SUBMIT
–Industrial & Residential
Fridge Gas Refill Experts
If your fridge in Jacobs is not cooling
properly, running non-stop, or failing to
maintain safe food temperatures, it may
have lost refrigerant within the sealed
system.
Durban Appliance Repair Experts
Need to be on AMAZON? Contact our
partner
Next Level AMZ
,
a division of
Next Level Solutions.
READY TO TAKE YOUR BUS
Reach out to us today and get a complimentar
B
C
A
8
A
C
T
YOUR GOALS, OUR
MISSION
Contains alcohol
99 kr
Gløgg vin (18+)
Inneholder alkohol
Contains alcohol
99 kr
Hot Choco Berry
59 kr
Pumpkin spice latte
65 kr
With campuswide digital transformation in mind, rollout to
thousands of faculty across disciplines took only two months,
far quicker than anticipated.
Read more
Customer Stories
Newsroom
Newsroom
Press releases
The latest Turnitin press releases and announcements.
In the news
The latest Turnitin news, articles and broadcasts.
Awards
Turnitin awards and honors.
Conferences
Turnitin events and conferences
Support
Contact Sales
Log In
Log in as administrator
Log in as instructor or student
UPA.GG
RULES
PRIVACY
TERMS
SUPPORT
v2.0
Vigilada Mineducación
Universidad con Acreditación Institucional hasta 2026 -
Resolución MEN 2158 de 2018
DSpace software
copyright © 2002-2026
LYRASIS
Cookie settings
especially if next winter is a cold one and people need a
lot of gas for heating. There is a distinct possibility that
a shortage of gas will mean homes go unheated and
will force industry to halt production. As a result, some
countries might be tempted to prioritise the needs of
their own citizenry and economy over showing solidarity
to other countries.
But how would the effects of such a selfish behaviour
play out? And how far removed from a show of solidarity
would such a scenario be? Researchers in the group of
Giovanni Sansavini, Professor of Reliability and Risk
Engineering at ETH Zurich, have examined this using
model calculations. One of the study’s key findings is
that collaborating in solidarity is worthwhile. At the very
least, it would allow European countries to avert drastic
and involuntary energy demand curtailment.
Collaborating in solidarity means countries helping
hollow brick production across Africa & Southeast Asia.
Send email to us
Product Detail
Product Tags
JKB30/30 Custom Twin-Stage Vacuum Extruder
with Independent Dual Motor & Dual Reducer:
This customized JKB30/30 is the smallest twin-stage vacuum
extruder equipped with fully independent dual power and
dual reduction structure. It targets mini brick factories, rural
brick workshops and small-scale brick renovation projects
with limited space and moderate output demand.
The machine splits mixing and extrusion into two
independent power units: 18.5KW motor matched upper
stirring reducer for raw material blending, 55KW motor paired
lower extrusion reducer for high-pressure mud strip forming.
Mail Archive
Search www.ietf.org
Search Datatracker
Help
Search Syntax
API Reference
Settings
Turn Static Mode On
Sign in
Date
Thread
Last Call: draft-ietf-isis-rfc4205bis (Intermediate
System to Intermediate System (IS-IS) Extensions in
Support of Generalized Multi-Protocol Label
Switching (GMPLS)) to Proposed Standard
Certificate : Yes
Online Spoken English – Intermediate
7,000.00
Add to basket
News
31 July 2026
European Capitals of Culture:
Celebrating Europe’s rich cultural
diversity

————————

ACTIVITY: Repeat the data above. Change nothing.

EXERCISE OUTPUT:
SUBMIT
–Industrial & Residential
Fridge Gas Refill Experts
If your fridge in Jacobs is not cooling
properly, running non-stop, or failing to
maintain safe food temperatures, it may
have lost refrigerant within the sealed
system.
Durban Appliance Repair Experts
Need to be on AMAZON? Contact our
partner
Next Level AMZ
,
a division of
Next Level Solutions.
READY TO TAKE YOUR BUS
Reach out to us today and get a complimentar
B
C
A
8
A
C
T
YOUR GOALS, OUR
MISSION
Contains alcohol
99 kr
Gløgg vin (18+)
Inneholder alkohol
Contains alcohol
99 kr
Hot Choco Berry
59 kr
Pumpkin spice latte
65 kr
With campuswide digital transformation in mind, rollout to
thousands of faculty across disciplines took only two months,
far quicker than anticipated.
Read more
Customer Stories
Newsroom
Newsroom
Press releases
The latest Turnitin press releases and announcements.
In the news
The latest Turnitin news, articles and broadcasts.
Awards
Turnitin awards and honors.
Conferences
Turnitin events and conferences
Support
Contact Sales
Log In
Log in as administrator
Log in as instructor or student
UPA.GG
RULES
PRIVACY
TERMS
SUPPORT
v2.0
Vigilada Mineducación
Universidad con Acreditación Institucional hasta 2026 -
Resolución MEN 2158 de 2018
DSpace software
copyright © 2002-2026
LYRASIS
Cookie settings
especially if next winter is a cold one and people need a
lot of gas for heating. There is a distinct possibility that
a shortage of gas will mean homes go unheated and
will force industry to halt production. As a result, some
countries might be tempted to prioritise the needs of
their own citizenry and economy over showing solidarity
to other countries.
But how would the effects of such a selfish behaviour
play out? And how far removed from a show of solidarity
would such a scenario be? Researchers in the group of
Giovanni Sansavini, Professor of Reliability and Risk
Engineering at ETH Zurich, have examined this using
model calculations. One of the study’s key findings is
that collaborating in solidarity is worthwhile. At the very
least, it would allow European countries to avert drastic
and involuntary energy demand curtailment.
Collaborating in solidarity means countries helping
hollow brick production across Africa & Southeast Asia.
Send email to us
Product Detail
Product Tags
JKB30/30 Custom Twin-Stage Vacuum Extruder
with Independent Dual Motor & Dual Reducer:
This customized JKB30/30 is the smallest twin-stage vacuum
extruder equipped with fully independent dual power and
dual reduction structure. It targets mini brick factories, rural
brick workshops and small-scale brick renovation projects
with limited space and moderate output demand.
The machine splits mixing and extrusion into two
independent power units: 18.5KW motor matched upper
stirring reducer for raw material blending, 55KW motor paired
lower extrusion reducer for high-pressure mud strip forming.
Mail Archive
Search www.ietf.org
Search Datatracker
Help
Search Syntax
API Reference
Settings
Turn Static Mode On
Sign in
Date
Thread
Last Call: draft-ietf-isis-rfc4205bis (Intermediate
System to Intermediate System (IS-IS) Extensions in
Support of Generalized Multi-Protocol Label
Switching (GMPLS)) to Proposed Standard
Certificate : Yes
Online Spoken English – Intermediate
7,000.00
Add to basket
News
31 July 2026
European Capitals of Culture:
Celebrating Europe’s rich cultural
diversity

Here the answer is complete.